O Ceará registrou um aumento expressivo no número de dívidas em atraso em março de 2026, com crescimento de 20,3% em relação ao mesmo período do ano passado. Apesar do cenário de maior inadimplência, o comércio estadual segue em trajetória de expansão, impulsionado pelo crédito e pela manutenção do consumo.
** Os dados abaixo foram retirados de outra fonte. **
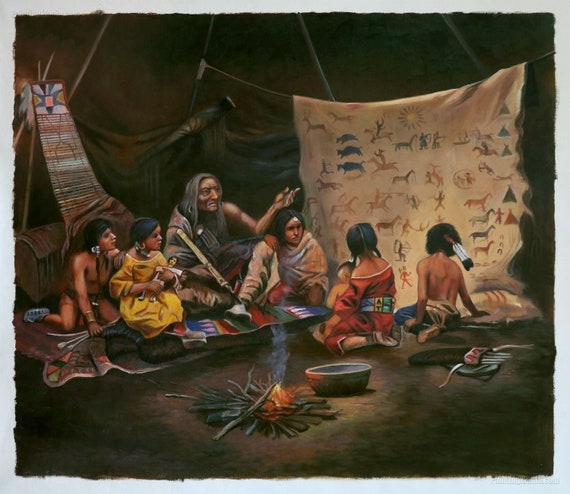
Locate an element on the screen. blanket is located at coordinates click(x=382, y=177), click(x=284, y=311).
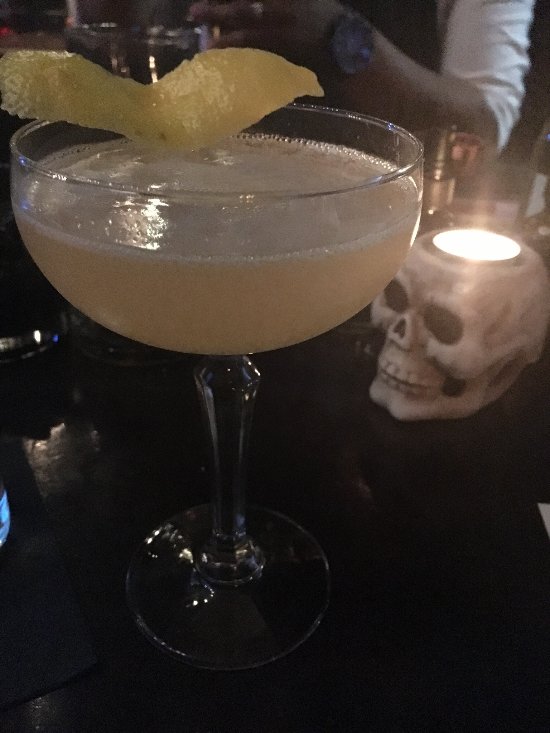
At what (x,y) coordinates should I click in order to perform the action: click on base of glass. Please return your answer as a coordinate pair (x, y). The height and width of the screenshot is (733, 550). Looking at the image, I should click on (241, 616).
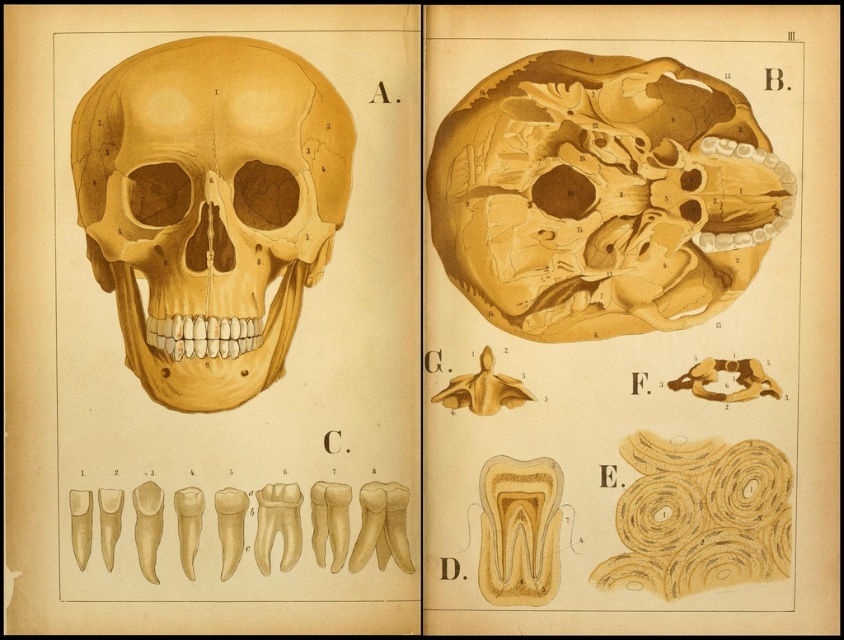
Can you confirm if matte yellow skull at upper right is positioned to the right of matte yellow skull at center?

Indeed, matte yellow skull at upper right is positioned on the right side of matte yellow skull at center.

Is matte yellow skull at upper right positioned before matte yellow skull at center?

No.

What do you see at coordinates (602, 195) in the screenshot? This screenshot has height=640, width=844. I see `matte yellow skull at upper right` at bounding box center [602, 195].

What are the coordinates of `matte yellow skull at upper right` in the screenshot? It's located at (602, 195).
Os dados fazem parte da edição de abril do Radar do Varejo Cearense, elaborado pela Federação das Câmaras de Dirigentes Lojistas do Ceará (FCDL-CE) em parceria com o SPC Brasil. De acordo com a metodologia utilizada, cada débito contabilizado corresponde à relação entre um CPF e um CNPJ, independentemente do número de contratos em atraso com a mesma empresa.
A análise do perfil das dívidas mostra predominância do setor bancário, que concentra 58,9% dos registros. Na sequência, aparecem os segmentos de água e energia elétrica, com 18,5%, e o comércio, com 6,7%. Em média, cada consumidor negativado no estado possui 2,45 credores, índice superior ao nacional, que é de 2,31.
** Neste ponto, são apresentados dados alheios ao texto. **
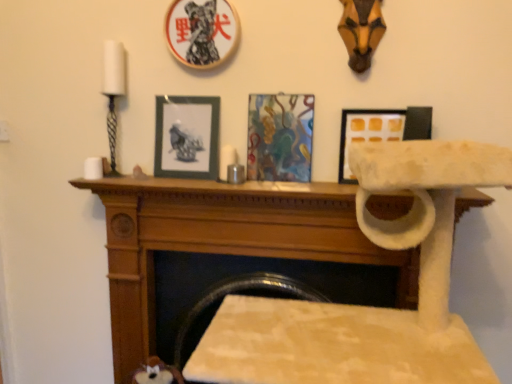
Question: Can you confirm if wooden mantle at center is smaller than blue-gray matte picture frame at center, which is counted as the first picture frame, starting from the left?

Choices:
 (A) no
 (B) yes

Answer: (A)

Question: Can you confirm if wooden mantle at center is taller than blue-gray matte picture frame at center, arranged as the fourth picture frame when viewed from the right?

Choices:
 (A) no
 (B) yes

Answer: (A)

Question: Does wooden mantle at center appear on the right side of blue-gray matte picture frame at center, arranged as the fourth picture frame when viewed from the right?

Choices:
 (A) no
 (B) yes

Answer: (B)

Question: Would you say wooden mantle at center is outside blue-gray matte picture frame at center, which is counted as the first picture frame, starting from the left?

Choices:
 (A) yes
 (B) no

Answer: (A)

Question: Is wooden mantle at center further to the viewer compared to blue-gray matte picture frame at center, which is counted as the first picture frame, starting from the left?

Choices:
 (A) yes
 (B) no

Answer: (B)

Question: From a real-world perspective, is wooden mantle at center located higher than blue-gray matte picture frame at center, which is counted as the first picture frame, starting from the left?

Choices:
 (A) yes
 (B) no

Answer: (B)

Question: Does abstract painting at center, the 3th picture frame from the left, lie behind wooden picture frame at upper center, the 2th picture frame from the left?

Choices:
 (A) no
 (B) yes

Answer: (B)

Question: From a real-world perspective, is abstract painting at center, the 3th picture frame from the left, on top of wooden picture frame at upper center, the 2th picture frame from the left?

Choices:
 (A) yes
 (B) no

Answer: (B)

Question: Does abstract painting at center, the second picture frame when ordered from right to left, have a lesser width compared to wooden picture frame at upper center, the 2th picture frame from the left?

Choices:
 (A) yes
 (B) no

Answer: (A)

Question: Is the depth of abstract painting at center, the second picture frame when ordered from right to left, less than that of wooden picture frame at upper center, the third picture frame viewed from the right?

Choices:
 (A) no
 (B) yes

Answer: (A)

Question: Considering the relative positions of abstract painting at center, the 3th picture frame from the left, and wooden picture frame at upper center, the 2th picture frame from the left, in the image provided, is abstract painting at center, the 3th picture frame from the left, to the right of wooden picture frame at upper center, the 2th picture frame from the left, from the viewer's perspective?

Choices:
 (A) yes
 (B) no

Answer: (A)

Question: From the image's perspective, is abstract painting at center, the second picture frame when ordered from right to left, on top of wooden picture frame at upper center, the 2th picture frame from the left?

Choices:
 (A) yes
 (B) no

Answer: (B)

Question: Is wooden mantle at center at the left side of wooden picture frame at upper center, the third picture frame viewed from the right?

Choices:
 (A) yes
 (B) no

Answer: (B)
Expansão do crédito convive com pressão da inadimplência
Mesmo diante do aumento das dívidas, o crédito continua avançando no estado. Informações do Banco Central apontam que o volume de operações destinadas a pessoas físicas alcançou R$ 109,8 bilhões, enquanto o crédito voltado às empresas chegou a R$ 52,2 bilhões. Os dois segmentos apresentaram crescimento significativo, de 14,3% e 15,1%, respectivamente, reforçando a importância do crédito para sustentar o consumo e os investimentos.
Ainda assim, os indicadores de inadimplência seguem elevados. Entre pessoas físicas, a taxa foi estimada em 5,4%, acima da média nacional. No caso das empresas, o índice ficou em 3,8%, considerando atrasos superiores a 90 dias.
Segundo o presidente da FCDL-CE, Freitas Cordeiro, mesmo com a alta expressiva da inadimplência, o comércio cearense demonstra capacidade de reação. Ele destaca que os resultados do primeiro bimestre de 2026 apontam para um movimento de recuperação, com crescimento de 3,5% no varejo e de 2,7% no varejo ampliado.
Em contraste com o avanço das dívidas, o varejo mantém desempenho positivo no Ceará. Dados do IBGE indicam que o volume de vendas cresceu 1,5% em fevereiro de 2026 na comparação com o mês anterior, superando a média nacional, de 0,6%.
No acumulado dos dois primeiros meses do ano, o comércio varejista apresentou alta de 3,5%, enquanto o varejo ampliado avançou 2,7% em relação ao mesmo período de 2025.
Os indicadores mostram que, mesmo diante do aumento do endividamento e da pressão sobre a capacidade de pagamento das famílias, o consumo segue aquecido no estado, contribuindo para a continuidade do crescimento do setor, ainda que em ritmo moderado.